Saved data entries
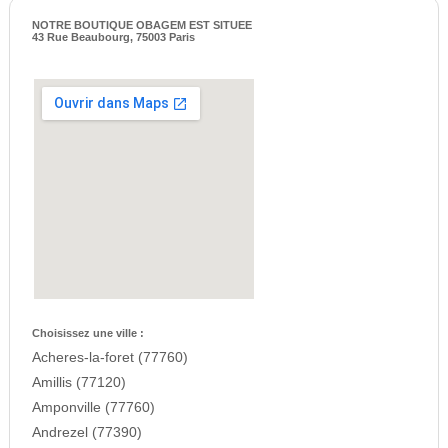
NOTRE BOUTIQUE OBAGEM EST SITUEE
43 Rue Beaubourg, 75003 Paris
Choisissez une ville :
Acheres-la-foret (77760)
Amillis (77120)
Amponville (77760)
Andrezel (77390)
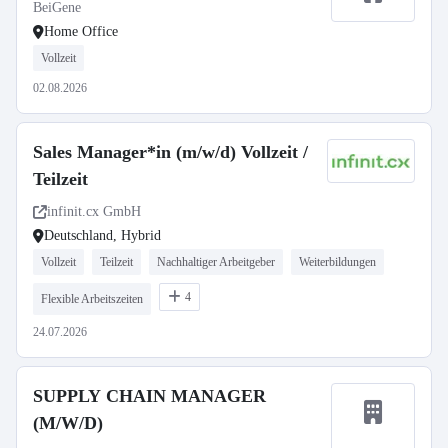
BeiGene
Home Office
Vollzeit
02.08.2026
Sales Manager*in (m/w/d) Vollzeit /
Teilzeit
infinit.cx GmbH
Deutschland, Hybrid
Vollzeit
Teilzeit
Nachhaltiger Arbeitgeber
Weiterbildungen
4
Flexible Arbeitszeiten
24.07.2026
SUPPLY CHAIN MANAGER
(M/W/D)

=== What you will do ===
The reply must hold each line of the records verbatim and no pictures.

=== Expected answer ===
NOTRE BOUTIQUE OBAGEM EST SITUEE
43 Rue Beaubourg, 75003 Paris
Choisissez une ville :
Acheres-la-foret (77760)
Amillis (77120)
Amponville (77760)
Andrezel (77390)
BeiGene
Home Office
Vollzeit
02.08.2026
Sales Manager*in (m/w/d) Vollzeit /
Teilzeit
infinit.cx GmbH
Deutschland, Hybrid
Vollzeit
Teilzeit
Nachhaltiger Arbeitgeber
Weiterbildungen
4
Flexible Arbeitszeiten
24.07.2026
SUPPLY CHAIN MANAGER
(M/W/D)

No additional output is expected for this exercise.